Third, we should grow our effective labor force. This is something that plays out over longer periods of time. Eighty percent of the labor force that we’re going to have in the late 2020s, we already have today. If their schooling wasn’t good, we’re not going to be able to fix it. What we do to educate our workforce matters. What we do to incentivize our workforce—through the design of our social safety net, and through disability insurance—matters. What we do to change our immigration policies—particularly our immigration policies on highly skilled workers—matters. Many highly skilled, potential immigrants are going to start companies wherever they live, and it’s hard to see why it’s not in our interest for them to start those companies here in the US.

When I was president of Harvard, I encountered a brilliant chemistry graduate student whom I’ll never forget.
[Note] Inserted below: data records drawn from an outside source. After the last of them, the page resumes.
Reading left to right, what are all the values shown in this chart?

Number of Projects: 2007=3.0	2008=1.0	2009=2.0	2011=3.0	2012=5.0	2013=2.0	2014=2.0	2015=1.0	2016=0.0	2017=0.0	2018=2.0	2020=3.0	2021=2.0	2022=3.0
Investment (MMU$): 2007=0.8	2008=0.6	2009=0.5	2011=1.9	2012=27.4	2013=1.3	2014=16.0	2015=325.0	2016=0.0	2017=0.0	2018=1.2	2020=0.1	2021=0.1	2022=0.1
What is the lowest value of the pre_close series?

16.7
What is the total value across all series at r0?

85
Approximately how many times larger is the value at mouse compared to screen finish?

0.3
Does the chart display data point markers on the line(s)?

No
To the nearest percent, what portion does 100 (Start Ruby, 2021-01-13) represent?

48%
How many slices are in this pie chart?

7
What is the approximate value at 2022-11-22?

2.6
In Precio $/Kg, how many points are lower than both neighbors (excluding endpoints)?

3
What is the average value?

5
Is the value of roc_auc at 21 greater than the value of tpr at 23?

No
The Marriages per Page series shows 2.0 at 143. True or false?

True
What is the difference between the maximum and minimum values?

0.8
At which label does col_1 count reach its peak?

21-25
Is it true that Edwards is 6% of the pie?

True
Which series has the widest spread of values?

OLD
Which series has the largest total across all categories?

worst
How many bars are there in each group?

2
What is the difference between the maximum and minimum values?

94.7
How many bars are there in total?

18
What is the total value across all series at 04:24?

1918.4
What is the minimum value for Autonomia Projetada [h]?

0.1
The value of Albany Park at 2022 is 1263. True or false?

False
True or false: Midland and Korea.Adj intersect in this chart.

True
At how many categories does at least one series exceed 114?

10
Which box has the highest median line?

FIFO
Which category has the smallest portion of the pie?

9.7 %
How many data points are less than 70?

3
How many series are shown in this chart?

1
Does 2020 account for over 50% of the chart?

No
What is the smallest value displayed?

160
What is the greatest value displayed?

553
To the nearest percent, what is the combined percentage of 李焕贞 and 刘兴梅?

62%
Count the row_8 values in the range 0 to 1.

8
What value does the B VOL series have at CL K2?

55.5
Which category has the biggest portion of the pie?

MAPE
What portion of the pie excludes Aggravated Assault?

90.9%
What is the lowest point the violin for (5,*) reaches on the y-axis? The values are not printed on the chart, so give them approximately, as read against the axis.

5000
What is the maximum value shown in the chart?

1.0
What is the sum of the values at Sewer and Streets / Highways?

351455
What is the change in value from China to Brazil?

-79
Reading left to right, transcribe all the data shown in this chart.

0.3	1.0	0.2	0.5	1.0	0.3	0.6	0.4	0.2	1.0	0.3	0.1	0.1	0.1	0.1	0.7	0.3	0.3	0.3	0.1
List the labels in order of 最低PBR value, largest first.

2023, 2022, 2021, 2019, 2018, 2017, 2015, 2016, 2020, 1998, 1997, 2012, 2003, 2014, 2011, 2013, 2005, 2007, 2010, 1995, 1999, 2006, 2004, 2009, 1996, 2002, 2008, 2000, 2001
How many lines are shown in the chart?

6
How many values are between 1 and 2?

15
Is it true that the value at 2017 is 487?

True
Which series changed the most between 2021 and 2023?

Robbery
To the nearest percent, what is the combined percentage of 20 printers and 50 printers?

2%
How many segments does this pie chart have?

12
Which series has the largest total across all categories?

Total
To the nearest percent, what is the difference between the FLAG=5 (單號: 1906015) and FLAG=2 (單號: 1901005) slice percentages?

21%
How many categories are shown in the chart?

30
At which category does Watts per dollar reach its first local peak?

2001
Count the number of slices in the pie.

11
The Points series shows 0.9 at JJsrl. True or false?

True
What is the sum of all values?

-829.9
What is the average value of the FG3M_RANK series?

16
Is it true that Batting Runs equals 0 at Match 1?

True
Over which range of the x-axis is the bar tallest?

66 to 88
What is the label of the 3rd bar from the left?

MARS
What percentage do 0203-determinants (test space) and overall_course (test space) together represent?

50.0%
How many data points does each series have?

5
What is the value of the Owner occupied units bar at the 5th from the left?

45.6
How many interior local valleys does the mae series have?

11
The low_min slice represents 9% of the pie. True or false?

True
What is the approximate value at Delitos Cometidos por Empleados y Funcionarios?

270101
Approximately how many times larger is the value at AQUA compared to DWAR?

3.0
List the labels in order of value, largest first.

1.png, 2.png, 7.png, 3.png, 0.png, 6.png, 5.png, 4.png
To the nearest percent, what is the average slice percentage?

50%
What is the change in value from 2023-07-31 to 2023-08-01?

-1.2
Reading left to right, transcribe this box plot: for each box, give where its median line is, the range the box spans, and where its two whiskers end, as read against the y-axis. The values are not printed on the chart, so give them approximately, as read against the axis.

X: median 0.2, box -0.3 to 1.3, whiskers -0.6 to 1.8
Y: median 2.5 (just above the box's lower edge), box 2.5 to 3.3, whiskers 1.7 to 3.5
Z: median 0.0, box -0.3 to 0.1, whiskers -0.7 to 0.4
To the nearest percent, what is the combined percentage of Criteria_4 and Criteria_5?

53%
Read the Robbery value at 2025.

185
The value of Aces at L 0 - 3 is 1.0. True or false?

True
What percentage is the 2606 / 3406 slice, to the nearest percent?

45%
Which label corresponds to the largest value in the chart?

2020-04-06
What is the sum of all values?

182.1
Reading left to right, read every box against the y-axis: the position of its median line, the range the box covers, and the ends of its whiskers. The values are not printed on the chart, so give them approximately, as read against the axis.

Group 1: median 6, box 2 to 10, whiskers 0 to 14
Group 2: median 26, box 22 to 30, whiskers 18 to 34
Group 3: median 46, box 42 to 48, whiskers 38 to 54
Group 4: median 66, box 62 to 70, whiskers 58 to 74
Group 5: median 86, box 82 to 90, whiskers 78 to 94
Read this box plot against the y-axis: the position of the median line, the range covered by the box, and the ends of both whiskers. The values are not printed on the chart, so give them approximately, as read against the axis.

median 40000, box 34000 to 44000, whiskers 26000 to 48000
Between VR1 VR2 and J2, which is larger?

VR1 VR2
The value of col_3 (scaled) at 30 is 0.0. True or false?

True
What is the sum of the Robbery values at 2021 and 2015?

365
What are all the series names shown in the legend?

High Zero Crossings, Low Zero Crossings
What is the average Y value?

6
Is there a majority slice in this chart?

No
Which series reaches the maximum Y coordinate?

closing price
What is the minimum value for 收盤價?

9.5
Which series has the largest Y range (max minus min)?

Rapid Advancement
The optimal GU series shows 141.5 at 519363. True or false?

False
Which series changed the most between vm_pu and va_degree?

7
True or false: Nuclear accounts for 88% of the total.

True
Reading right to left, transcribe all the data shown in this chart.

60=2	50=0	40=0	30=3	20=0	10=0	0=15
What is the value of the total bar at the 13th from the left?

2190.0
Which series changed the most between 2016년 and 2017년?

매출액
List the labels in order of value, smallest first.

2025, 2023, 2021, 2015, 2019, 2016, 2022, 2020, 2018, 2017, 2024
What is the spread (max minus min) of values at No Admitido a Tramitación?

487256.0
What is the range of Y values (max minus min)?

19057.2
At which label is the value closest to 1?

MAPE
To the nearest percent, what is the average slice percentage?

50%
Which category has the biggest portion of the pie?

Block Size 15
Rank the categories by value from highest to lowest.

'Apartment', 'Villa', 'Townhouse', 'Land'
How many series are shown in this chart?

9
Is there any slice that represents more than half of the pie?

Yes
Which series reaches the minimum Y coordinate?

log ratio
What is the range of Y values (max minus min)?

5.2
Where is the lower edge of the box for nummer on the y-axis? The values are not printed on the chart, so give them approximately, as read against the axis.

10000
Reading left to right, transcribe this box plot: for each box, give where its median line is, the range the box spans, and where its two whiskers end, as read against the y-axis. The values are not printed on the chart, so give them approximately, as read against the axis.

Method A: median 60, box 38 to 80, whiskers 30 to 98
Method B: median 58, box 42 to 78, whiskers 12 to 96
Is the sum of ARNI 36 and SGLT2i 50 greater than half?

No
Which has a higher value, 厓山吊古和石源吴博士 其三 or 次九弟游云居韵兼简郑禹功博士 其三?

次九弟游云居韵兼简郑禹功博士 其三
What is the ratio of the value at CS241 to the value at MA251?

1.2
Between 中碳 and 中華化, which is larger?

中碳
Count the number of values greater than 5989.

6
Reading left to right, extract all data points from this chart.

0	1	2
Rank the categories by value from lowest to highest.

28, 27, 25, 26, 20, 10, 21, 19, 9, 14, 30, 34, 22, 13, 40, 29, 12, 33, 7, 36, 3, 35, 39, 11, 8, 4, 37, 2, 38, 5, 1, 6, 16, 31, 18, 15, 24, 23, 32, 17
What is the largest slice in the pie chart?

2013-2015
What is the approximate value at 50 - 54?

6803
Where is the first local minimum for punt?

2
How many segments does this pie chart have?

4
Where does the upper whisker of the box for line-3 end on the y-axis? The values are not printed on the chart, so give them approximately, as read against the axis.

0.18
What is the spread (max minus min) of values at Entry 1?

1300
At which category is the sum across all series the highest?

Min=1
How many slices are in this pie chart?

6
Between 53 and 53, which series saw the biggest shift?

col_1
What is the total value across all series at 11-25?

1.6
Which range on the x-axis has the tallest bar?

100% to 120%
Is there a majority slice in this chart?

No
He was working with his advisor on what was going to be his first paper. His father died. He went back to China for the funeral. He spent 10 months trying to get back into the US, and the paper had to be published without him. That is not the way to attract talent and entrepreneurship. That’s why I see a need to support the substantial growth of an effective labor force.

Fourth, our financial system requires continuing attention. I’m hoping that these scholars associated with Chicago Booth’s Initiative on Global Markets can figure out exactly what form that attention should take. We have a financial system that has repeatedly produced substantial crises—the 1987 crash, the 1990 real-estate bubble, the S&L crash, the Mexican financial crisis, the Asian financial crisis, the internet bubble, Enron, and then the Great Recession of 2008. On average, a crisis every three years for the last 30 years. That surely has taken a toll on growth.

At the same time, because pendulums swing, at a time of substantial unemployment, a large number of middle-class Americans are not able to get mortgages today with reasonable down payments. It appears, though the matter is in some dispute, that there are significant impediments in the flow of capital to small businesses as well. Financial reform, labor-force support, stimulus to private investment, increases in public investment—this stuff is not rocket science. Most of it operates on both the demand side and the supply side. Whatever exactly your theory is, it’s a good thing and it is hugely important.

I would say to you that whatever you care about, if all you care about is that we’ve got an excessive federal debt, the most important determinant of the debt-to-GDP ratio in 2030 is how rapidly the economy grows between now and then. If what you care about is American national security, the most important determinant of how much we are respected and how much influence we have in the world is how well our economy performs. If what you care about is inequality and poverty, the most important determinant of the employment prospects of the poor is how rapidly the economy is growing.

I would suggest to you that there is no more important question for the American prospect than accelerating the rate of economic growth. It seems to me, whether you’re a demand sider or a supply sider, a Democrat or a Republican, there’s a great deal of common sense that should lead you to support increased economic growth.